In 1990 Barack Obama, then a student at Harvard Law School, attended a sermon at Christ Trinity United Church preached by Jeremiah Wright. Taking Samuel's Book as a starting point, Wright explained that he had studied Watts of Hope in the 1950s, and had rediscovered the painting when Dr. Frederick G. Sampson delivered a lecture about it in the late 1980s (Sampson describes it as a "study in contradiction"), before discussing the importance of drawing in the modern world.
The painting depicts a harpist, a woman who glimpsed herself sitting on a huge mountain top. Until you look closer and see that the woman is bruised and covered in blood, wearing ragged rags, the harp is reduced to a single frayed string. Your eyes are then pulled down to the scene below, down to the valley below, everywhere is the damage due to hunger, drums of war, the world moaning under disputes and deprivation. This world, a world where cruise ships dump more food in a day than most residents of Port-au-Prince see in a year, where white greed runs a world in need, apartheid on one side, apathy in another. hemisphere... That's the world! Where is the hope of sitting! Ã, [...] But, again, look at the painting in front of us. Hope! Like Hannah, the harpist looked up, some vague tones floating upward toward heaven. He dares hope... he has the courage... to make music... and praise God... on one string... he's gone!

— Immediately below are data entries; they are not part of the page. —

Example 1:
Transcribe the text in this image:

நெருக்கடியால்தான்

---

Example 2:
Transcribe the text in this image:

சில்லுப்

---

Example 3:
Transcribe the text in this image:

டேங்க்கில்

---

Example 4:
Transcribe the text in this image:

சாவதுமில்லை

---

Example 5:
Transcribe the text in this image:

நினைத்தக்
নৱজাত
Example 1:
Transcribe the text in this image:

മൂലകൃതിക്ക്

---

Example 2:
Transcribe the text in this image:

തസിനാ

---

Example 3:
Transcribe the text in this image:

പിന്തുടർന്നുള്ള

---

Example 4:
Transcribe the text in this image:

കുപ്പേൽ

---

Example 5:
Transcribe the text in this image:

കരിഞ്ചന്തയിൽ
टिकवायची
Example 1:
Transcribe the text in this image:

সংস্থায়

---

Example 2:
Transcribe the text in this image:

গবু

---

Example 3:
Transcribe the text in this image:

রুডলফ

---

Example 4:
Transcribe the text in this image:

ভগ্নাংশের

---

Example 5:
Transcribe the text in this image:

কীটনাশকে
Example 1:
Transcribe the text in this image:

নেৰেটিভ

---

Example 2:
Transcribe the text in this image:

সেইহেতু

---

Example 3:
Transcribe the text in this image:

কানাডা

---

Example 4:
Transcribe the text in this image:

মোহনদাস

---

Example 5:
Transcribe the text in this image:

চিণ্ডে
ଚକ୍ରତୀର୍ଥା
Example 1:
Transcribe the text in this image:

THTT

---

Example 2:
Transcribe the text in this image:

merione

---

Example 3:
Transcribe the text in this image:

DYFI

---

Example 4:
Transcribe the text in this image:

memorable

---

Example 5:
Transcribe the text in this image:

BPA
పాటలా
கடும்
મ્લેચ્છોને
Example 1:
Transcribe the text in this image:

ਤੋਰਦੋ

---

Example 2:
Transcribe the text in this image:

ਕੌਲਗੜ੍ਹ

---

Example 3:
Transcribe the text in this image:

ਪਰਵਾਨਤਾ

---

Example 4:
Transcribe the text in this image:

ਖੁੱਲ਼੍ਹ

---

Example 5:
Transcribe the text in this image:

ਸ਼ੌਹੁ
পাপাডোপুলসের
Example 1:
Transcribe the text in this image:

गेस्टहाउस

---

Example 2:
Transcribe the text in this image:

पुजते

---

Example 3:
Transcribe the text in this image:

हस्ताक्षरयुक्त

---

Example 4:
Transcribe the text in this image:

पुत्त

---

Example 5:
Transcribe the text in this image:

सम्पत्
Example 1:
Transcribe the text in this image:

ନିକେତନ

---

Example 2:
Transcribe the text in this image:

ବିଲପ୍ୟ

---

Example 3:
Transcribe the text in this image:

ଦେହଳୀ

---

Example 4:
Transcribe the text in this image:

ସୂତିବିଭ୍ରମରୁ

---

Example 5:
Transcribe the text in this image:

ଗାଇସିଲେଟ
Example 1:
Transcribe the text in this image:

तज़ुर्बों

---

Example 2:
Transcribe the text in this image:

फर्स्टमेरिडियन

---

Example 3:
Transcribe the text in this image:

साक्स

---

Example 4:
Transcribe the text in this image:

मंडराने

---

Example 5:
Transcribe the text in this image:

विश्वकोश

Wright's sermon left a tremendous impression on Obama, who narrated Wright's sermon in detail in his memoirs of Dreams from My Father . Soon after Dreams From My Father was published, he entered politics, entered the Illinois Senate. In 2004 he was chosen to deliver a keynote speech to the 2004 Democratic National Convention. In his 2006 memoir of Obama Audacity of Hope, he recalled that when elected to deliver this speech he contemplated the topic he had previously commanded, and about the big issues that then affect this nation, before thinking about the various people he encountered while campaigning, all trying in different ways to improve their own lives and to serve their country.

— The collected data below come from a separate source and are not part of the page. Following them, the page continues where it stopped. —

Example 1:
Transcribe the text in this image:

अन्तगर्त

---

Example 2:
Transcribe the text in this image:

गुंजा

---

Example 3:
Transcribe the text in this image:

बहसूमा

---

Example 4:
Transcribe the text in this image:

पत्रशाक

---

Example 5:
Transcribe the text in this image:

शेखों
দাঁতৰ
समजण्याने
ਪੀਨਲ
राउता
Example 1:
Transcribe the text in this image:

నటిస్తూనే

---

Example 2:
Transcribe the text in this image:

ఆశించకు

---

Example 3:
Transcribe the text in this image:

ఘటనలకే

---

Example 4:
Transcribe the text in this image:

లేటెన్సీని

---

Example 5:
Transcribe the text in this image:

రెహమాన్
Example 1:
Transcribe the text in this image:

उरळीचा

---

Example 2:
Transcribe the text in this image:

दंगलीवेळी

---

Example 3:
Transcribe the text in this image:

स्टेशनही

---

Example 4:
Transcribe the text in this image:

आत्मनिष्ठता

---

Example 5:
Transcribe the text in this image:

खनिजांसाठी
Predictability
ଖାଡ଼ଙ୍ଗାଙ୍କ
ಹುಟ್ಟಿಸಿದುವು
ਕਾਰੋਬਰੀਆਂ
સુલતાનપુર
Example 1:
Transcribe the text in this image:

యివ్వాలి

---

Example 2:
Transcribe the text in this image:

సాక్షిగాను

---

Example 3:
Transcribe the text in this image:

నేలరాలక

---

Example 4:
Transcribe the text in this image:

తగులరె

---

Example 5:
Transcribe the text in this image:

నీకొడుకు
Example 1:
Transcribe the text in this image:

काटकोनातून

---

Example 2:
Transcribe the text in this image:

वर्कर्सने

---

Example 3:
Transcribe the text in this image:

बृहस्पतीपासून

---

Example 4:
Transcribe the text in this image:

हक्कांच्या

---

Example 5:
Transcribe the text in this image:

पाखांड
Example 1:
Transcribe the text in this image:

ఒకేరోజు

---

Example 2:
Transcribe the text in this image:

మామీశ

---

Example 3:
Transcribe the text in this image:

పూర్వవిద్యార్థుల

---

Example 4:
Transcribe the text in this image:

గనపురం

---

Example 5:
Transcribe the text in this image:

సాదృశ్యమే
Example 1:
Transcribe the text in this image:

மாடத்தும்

It's not just the struggles of men and women who have moved me. Rather, it is their determination, their independence, their tireless optimism in the face of adversity. It reminds me of my pastor's expression, Rev. Jeremiah A. Wright Jr. 'was once used in a sermon. Strength of courage... It is courage, I thought, who joined us as one person. That spirit of denying hope is what ties my own family story with a bigger American story, and my own story to the voters I want to represent.
Obama's speech, with the theme "The Audacity of Hope", was very well received. Obama was elected to the United States Senate that year, and two years later published the second volume, also titled The Audacity of Hope . Obama continued to campaign on the theme of "hope", and in his presidential campaign in 2008, his staff requested that artist Shepard Fairey change the words of the self-produced posters he created, combining Obama's image and the word progress , to read expectations . The resulting poster is then seen as an iconic image of Obama's election campaign which ultimately succeeds. Given the fascinating interest of Obama in Watts's paintings, and amid concerns over British displeasure, in the last days government historian Gordon Brown and Hunt Tristram's Labor activist suggested that Hope be moved to the White House. According to unverified reports in the Daily Mail, the offer was made but was rejected by Obama, who wanted to distance himself from Jeremiah Wright following Wright's controversial remarks.